To be done -
[a] In the blog post about dreams, list the adjectives it uses to describe the scenes that take over our brains while we sleep.
[b] Return the passage of the blog post about dreams that opens with the words containing "Let's talk about" and closes with "health and well-being.".

Text excerpt -
-.-.-

Dreamweaver
Greetings faithful followers! (You guys seriously need a nickname. Suggestions?) I come to you this morning having gone through a night without any sleep whatsoever, followed by a night of broken sleep. With any luck, this blog will make sense and not just be an array of disconnected, rambling thoughts.
Let's talk about dreams. There are dreams we have of how we want our lives to be, dreams of our future, our children's futures. There are dreams we have that are more existentially encompassing, peace, love, hope. There are actual dreams, those captivating, odd, hopeful, scary, and sometimes sexual scenes that take over our brains while we sleep. (Why do I suddenly feel like I'm in a bad production of Les Mis?) We have so many different ways that we dream and our dreams are important to our health and well-being.

-.-.-

Recorded information -
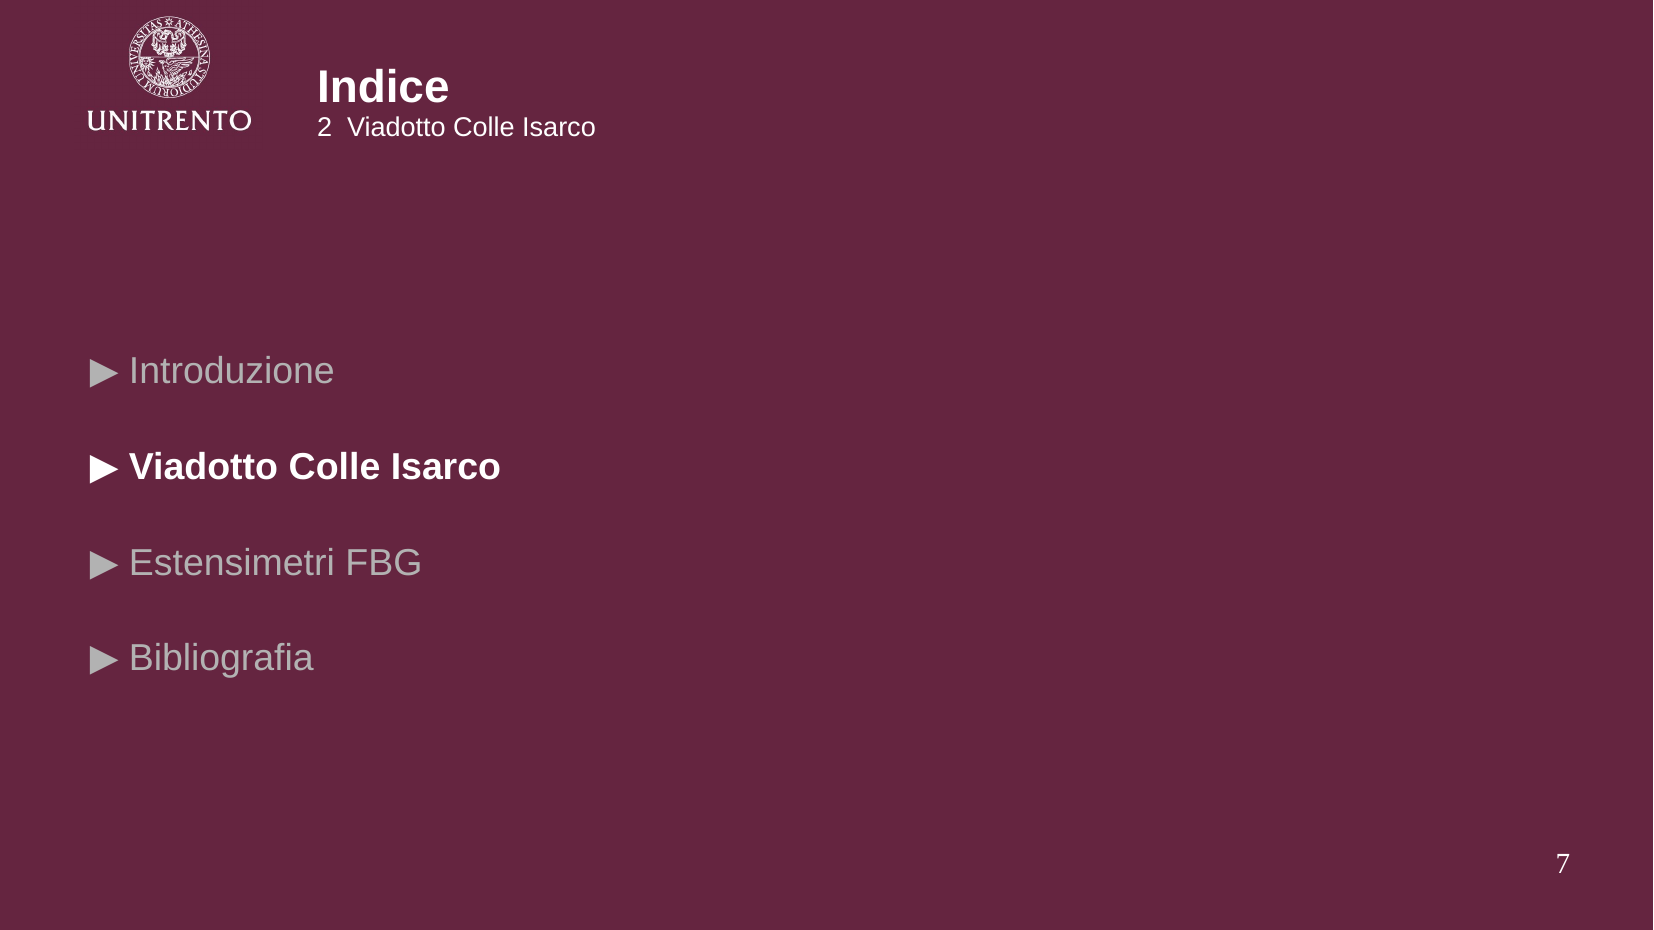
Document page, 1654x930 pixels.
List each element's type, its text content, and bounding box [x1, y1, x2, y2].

-.-.-

Answer list -
[a]
captivating
odd
hopeful
scary
sexual

[b]
Let's talk about dreams. There are dreams we have of how we want our lives to be, dreams of our future, our children's futures. There are dreams we have that are more existentially encompassing, peace, love, hope. There are actual dreams, those captivating, odd, hopeful, scary, and sometimes sexual scenes that take over our brains while we sleep. (Why do I suddenly feel like I'm in a bad production of Les Mis?) We have so many different ways that we dream and our dreams are important to our health and well-being.